Exercise description
Please format the text lines of the listing below as a Markdown table with two columns, No. and Text, numbering the rows and skipping blank lines. Leave the pictures out.

━━━━━━━━━━━━━━━━

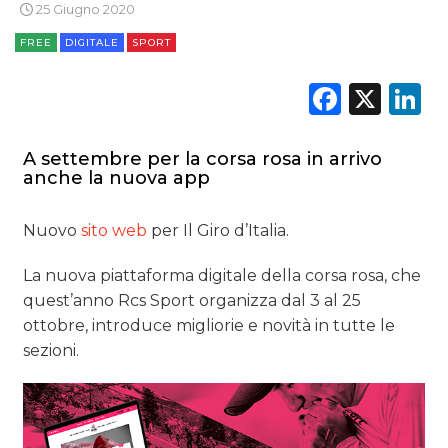
25 Giugno 2020
FREE
DIGITALE
SPORT
DATI
Faceb
X
L
RICERCHE
PREVISIONI/SCENARI
A settembre per la corsa rosa in arrivo
anche la nuova app
NORMATIVE
Nuovo
sito web
per Il Giro d’Italia.
TREND
La nuova piattaforma digitale della corsa rosa, che
CASE HISTORY
quest’anno Rcs Sport organizza dal 3 al 25
ottobre, introduce migliorie e novità in tutte le
OPINIONI
sezioni.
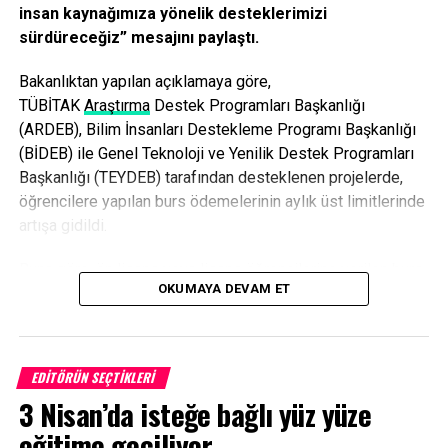
insan kaynağımıza yönelik desteklerimizi
sürdüreceğiz” mesajını paylaştı.
Bakanlıktan yapılan açıklamaya göre,
TÜBİ
TAK
Araştırma
Destek Programları Başkanlığı
(ARDEB), Bilim İnsanları Destekleme Programı Başkanlığı
(BİDEB) ile Genel Teknoloji ve Yenilik Destek Programları
Başkanlığı (TEYDEB) tarafından desteklenen projelerde,
öğrencilere yapılan burs ödemelerinin aylık üst limitlerinde
artışa gidildi.
Buna göre, ön lisans veya lisans öğrencilerine verilen burs
OKUMAYA DEVAM ET
miktarı 4 bin liradan 4 bin 800 liraya yükseltildi. Yüksek
lisans öğrencilerine verilen burs miktarı 13 bin 500 liradan
16 bin 500 liraya, doktora öğrencilerinin aldığı burs miktarı
da 20 bin liradan 24 bin liraya çıkarıldı. Doktora sonrası
EDITÖRÜN SEÇTIKLERI
araştırmacılara verilen burs miktarı ise 27 bin lira iken 32
3 Nisan’da isteğe bağlı yüz yüze
bin lira olarak güncellendi.
eğitime geçiliyor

━━━━━━━━━━━━━━━━

Answer area
| No. | Text |
|---|---|
| 1 | 25 Giugno 2020 |
| 2 | FREE |
| 3 | DIGITALE |
| 4 | SPORT |
| 5 | DATI |
| 6 | Faceb |
| 7 | X |
| 8 | L |
| 9 | RICERCHE |
| 10 | PREVISIONI/SCENARI |
| 11 | A settembre per la corsa rosa in arrivo |
| 12 | anche la nuova app |
| 13 | NORMATIVE |
| 14 | Nuovo |
| 15 | sito web |
| 16 | per Il Giro d’Italia. |
| 17 | TREND |
| 18 | La nuova piattaforma digitale della corsa rosa, che |
| 19 | CASE HISTORY |
| 20 | quest’anno Rcs Sport organizza dal 3 al 25 |
| 21 | ottobre, introduce migliorie e novità in tutte le |
| 22 | OPINIONI |
| 23 | sezioni. |
| 24 | insan kaynağımıza yönelik desteklerimizi |
| 25 | sürdüreceğiz” mesajını paylaştı. |
| 26 | Bakanlıktan yapılan açıklamaya göre, |
| 27 | TÜBİ |
| 28 | TAK |
| 29 | Araştırma |
| 30 | Destek Programları Başkanlığı |
| 31 | (ARDEB), Bilim İnsanları Destekleme Programı Başkanlığı |
| 32 | (BİDEB) ile Genel Teknoloji ve Yenilik Destek Programları |
| 33 | Başkanlığı (TEYDEB) tarafından desteklenen projelerde, |
| 34 | öğrencilere yapılan burs ödemelerinin aylık üst limitlerinde |
| 35 | artışa gidildi. |
| 36 | Buna göre, ön lisans veya lisans öğrencilerine verilen burs |
| 37 | OKUMAYA DEVAM ET |
| 38 | miktarı 4 bin liradan 4 bin 800 liraya yükseltildi. Yüksek |
| 39 | lisans öğrencilerine verilen burs miktarı 13 bin 500 liradan |
| 40 | 16 bin 500 liraya, doktora öğrencilerinin aldığı burs miktarı |
| 41 | da 20 bin liradan 24 bin liraya çıkarıldı. Doktora sonrası |
| 42 | EDITÖRÜN SEÇTIKLERI |
| 43 | araştırmacılara verilen burs miktarı ise 27 bin lira iken 32 |
| 44 | 3 Nisan’da isteğe bağlı yüz yüze |
| 45 | bin lira olarak güncellendi. |
| 46 | eğitime geçiliyor |